(PROBLEM REQUIREMENTS):
Which lines of the entries below contain the string "control"? Copy each one.
[Start of section]
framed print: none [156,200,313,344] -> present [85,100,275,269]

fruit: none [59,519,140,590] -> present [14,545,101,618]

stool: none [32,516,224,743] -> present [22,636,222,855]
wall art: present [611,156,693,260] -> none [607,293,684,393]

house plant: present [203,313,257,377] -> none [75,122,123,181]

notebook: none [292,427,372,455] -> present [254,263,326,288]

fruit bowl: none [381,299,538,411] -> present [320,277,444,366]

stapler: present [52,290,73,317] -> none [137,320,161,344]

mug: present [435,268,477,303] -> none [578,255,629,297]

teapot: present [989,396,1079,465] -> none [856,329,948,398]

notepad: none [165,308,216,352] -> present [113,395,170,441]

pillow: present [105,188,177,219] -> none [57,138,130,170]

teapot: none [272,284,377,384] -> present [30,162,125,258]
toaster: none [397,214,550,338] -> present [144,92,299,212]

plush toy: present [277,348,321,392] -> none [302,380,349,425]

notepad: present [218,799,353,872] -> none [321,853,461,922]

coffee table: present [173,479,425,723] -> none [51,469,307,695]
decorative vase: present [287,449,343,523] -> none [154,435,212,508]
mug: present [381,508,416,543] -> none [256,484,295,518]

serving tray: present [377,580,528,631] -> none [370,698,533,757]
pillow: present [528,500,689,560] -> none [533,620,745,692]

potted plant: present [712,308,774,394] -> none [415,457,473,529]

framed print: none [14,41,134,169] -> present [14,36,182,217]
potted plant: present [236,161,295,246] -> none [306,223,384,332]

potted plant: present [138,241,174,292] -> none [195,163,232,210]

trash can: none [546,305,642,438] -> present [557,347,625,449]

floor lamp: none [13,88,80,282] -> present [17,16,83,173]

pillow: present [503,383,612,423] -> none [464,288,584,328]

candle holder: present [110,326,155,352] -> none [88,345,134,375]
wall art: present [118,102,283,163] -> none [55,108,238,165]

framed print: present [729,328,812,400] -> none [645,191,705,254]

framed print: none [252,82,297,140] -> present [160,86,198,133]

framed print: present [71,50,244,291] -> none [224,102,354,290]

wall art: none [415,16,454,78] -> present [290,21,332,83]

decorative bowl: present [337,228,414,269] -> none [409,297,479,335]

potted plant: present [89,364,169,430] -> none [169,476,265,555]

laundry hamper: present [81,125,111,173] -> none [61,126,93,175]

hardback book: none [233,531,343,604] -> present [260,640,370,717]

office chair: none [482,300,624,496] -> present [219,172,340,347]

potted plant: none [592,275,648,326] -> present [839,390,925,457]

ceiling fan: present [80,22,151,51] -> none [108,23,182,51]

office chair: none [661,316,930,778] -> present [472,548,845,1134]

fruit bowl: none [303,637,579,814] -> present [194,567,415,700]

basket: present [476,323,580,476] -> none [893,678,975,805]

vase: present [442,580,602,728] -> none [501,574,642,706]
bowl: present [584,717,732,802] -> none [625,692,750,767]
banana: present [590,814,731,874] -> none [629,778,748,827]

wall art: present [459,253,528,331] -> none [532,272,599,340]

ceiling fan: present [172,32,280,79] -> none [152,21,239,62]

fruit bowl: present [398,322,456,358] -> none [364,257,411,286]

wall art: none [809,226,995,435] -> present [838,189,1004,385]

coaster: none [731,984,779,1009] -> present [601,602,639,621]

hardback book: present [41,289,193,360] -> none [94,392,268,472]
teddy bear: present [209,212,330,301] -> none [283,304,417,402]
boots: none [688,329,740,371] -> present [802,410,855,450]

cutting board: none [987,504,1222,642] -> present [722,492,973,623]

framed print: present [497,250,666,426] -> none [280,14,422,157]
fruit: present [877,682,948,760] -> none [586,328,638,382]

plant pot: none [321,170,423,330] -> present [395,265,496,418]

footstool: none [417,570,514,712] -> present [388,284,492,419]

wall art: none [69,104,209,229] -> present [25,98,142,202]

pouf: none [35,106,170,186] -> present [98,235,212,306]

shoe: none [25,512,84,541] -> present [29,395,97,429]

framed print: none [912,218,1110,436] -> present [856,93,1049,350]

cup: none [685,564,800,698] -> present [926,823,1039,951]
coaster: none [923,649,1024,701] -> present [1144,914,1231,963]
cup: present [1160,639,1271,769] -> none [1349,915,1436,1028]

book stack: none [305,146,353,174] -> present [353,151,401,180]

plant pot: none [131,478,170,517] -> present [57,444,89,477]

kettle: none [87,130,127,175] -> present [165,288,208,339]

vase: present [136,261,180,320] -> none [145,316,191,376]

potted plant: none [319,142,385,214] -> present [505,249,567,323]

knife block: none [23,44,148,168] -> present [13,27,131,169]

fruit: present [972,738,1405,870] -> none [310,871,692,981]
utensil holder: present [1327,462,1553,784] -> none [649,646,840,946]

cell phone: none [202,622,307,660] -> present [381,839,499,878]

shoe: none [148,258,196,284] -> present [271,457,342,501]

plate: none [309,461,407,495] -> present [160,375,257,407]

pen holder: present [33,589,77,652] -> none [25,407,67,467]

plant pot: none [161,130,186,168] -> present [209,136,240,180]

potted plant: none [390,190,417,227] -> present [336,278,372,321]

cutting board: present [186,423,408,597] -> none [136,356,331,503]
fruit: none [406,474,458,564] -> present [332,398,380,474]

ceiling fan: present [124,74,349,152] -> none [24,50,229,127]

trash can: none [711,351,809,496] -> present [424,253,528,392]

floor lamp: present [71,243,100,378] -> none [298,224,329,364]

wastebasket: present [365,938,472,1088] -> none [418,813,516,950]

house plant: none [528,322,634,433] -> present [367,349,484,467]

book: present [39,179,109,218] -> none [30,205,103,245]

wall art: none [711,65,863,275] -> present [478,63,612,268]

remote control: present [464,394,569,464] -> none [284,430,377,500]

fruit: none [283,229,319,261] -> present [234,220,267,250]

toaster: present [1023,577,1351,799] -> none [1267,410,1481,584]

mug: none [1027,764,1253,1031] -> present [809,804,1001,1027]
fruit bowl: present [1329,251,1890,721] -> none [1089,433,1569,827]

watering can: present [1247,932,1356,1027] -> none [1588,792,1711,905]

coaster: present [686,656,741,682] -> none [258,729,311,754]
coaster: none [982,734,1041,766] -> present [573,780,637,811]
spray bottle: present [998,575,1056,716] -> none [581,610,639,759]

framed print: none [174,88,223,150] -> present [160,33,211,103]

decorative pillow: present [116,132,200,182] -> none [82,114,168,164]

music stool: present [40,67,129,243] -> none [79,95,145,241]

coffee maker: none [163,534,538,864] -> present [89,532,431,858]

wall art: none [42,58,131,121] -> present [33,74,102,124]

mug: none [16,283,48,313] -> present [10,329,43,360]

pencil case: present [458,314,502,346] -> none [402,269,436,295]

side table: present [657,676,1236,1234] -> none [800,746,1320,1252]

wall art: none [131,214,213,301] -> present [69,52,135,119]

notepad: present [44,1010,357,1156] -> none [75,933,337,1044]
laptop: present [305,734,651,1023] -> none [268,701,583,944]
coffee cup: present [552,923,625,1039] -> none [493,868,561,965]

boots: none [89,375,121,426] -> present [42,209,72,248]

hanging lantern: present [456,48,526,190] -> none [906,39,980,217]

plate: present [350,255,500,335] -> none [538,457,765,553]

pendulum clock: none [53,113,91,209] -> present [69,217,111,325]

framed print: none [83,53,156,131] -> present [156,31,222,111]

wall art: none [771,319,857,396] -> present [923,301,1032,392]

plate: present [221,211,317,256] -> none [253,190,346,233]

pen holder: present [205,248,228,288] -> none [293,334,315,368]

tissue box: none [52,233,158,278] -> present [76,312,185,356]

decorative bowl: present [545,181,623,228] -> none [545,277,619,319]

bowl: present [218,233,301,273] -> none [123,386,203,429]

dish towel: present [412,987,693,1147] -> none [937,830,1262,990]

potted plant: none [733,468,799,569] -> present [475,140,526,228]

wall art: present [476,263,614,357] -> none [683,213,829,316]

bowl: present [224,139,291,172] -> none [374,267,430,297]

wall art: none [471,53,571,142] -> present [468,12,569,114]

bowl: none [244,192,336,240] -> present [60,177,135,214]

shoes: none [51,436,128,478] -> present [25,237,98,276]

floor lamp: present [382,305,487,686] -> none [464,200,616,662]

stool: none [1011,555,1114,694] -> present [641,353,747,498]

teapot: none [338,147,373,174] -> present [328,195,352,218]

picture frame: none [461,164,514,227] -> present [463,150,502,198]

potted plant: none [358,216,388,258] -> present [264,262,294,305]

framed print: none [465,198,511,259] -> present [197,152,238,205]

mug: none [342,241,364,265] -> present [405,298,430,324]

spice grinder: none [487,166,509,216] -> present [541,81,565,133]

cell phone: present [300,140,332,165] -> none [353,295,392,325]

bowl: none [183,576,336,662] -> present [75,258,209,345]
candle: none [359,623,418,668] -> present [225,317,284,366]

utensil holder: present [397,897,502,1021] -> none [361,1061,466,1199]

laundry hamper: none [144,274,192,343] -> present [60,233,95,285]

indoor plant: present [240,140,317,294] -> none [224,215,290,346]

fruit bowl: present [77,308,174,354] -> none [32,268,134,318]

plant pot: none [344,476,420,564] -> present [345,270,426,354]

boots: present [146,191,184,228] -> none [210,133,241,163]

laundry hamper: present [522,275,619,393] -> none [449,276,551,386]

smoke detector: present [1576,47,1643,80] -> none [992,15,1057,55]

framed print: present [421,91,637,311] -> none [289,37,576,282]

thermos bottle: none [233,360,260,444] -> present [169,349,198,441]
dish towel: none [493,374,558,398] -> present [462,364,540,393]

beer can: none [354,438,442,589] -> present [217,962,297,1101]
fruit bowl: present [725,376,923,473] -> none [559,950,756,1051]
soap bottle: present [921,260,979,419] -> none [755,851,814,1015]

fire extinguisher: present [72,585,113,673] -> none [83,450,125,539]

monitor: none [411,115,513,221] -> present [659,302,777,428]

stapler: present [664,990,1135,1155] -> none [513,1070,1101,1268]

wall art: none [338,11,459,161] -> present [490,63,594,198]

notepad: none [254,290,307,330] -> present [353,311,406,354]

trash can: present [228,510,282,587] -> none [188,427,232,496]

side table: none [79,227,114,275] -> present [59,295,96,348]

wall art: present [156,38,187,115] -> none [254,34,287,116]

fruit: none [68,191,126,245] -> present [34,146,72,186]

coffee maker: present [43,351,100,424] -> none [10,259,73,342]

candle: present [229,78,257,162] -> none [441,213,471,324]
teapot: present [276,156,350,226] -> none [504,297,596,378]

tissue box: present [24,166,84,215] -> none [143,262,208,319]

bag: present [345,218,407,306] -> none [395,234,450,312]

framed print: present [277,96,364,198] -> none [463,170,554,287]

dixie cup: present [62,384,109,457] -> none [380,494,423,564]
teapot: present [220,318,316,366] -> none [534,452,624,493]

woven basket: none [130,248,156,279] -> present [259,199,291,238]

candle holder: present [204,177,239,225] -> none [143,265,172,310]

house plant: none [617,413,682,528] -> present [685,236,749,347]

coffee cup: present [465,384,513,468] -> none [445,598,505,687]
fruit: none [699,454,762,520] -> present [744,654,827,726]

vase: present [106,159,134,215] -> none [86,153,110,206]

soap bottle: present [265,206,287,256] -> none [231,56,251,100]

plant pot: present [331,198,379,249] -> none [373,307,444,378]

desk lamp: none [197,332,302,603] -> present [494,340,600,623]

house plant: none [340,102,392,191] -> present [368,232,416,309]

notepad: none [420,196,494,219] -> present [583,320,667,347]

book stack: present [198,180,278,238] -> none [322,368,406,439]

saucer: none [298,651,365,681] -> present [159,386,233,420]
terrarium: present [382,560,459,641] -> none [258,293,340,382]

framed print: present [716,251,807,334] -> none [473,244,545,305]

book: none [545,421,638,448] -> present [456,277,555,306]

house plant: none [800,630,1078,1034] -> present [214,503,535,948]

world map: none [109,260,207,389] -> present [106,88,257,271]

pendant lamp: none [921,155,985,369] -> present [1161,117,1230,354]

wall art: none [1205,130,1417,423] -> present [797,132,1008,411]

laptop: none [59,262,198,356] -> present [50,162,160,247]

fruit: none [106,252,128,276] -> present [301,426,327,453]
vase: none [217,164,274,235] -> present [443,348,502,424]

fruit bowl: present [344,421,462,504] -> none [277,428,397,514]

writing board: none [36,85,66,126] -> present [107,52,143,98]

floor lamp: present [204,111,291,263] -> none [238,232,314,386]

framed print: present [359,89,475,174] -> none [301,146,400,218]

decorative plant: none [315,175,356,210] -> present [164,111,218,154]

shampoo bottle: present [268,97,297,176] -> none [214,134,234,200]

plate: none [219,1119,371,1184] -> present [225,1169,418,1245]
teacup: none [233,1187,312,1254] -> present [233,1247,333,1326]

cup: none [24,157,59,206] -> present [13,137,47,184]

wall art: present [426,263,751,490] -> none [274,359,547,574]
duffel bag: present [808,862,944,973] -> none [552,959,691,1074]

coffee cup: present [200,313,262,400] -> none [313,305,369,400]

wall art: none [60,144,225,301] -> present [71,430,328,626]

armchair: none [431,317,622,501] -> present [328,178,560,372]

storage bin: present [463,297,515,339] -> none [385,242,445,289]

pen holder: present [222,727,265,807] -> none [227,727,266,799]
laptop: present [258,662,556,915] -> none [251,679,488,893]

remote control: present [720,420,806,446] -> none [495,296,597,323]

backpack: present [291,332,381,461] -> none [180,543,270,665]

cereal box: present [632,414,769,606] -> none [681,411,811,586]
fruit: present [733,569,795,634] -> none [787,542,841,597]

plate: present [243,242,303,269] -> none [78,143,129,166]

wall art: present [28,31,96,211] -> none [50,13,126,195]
[End of section]
(ANSWER SPACE):
remote control: present [464,394,569,464] -> none [284,430,377,500]
remote control: present [720,420,806,446] -> none [495,296,597,323]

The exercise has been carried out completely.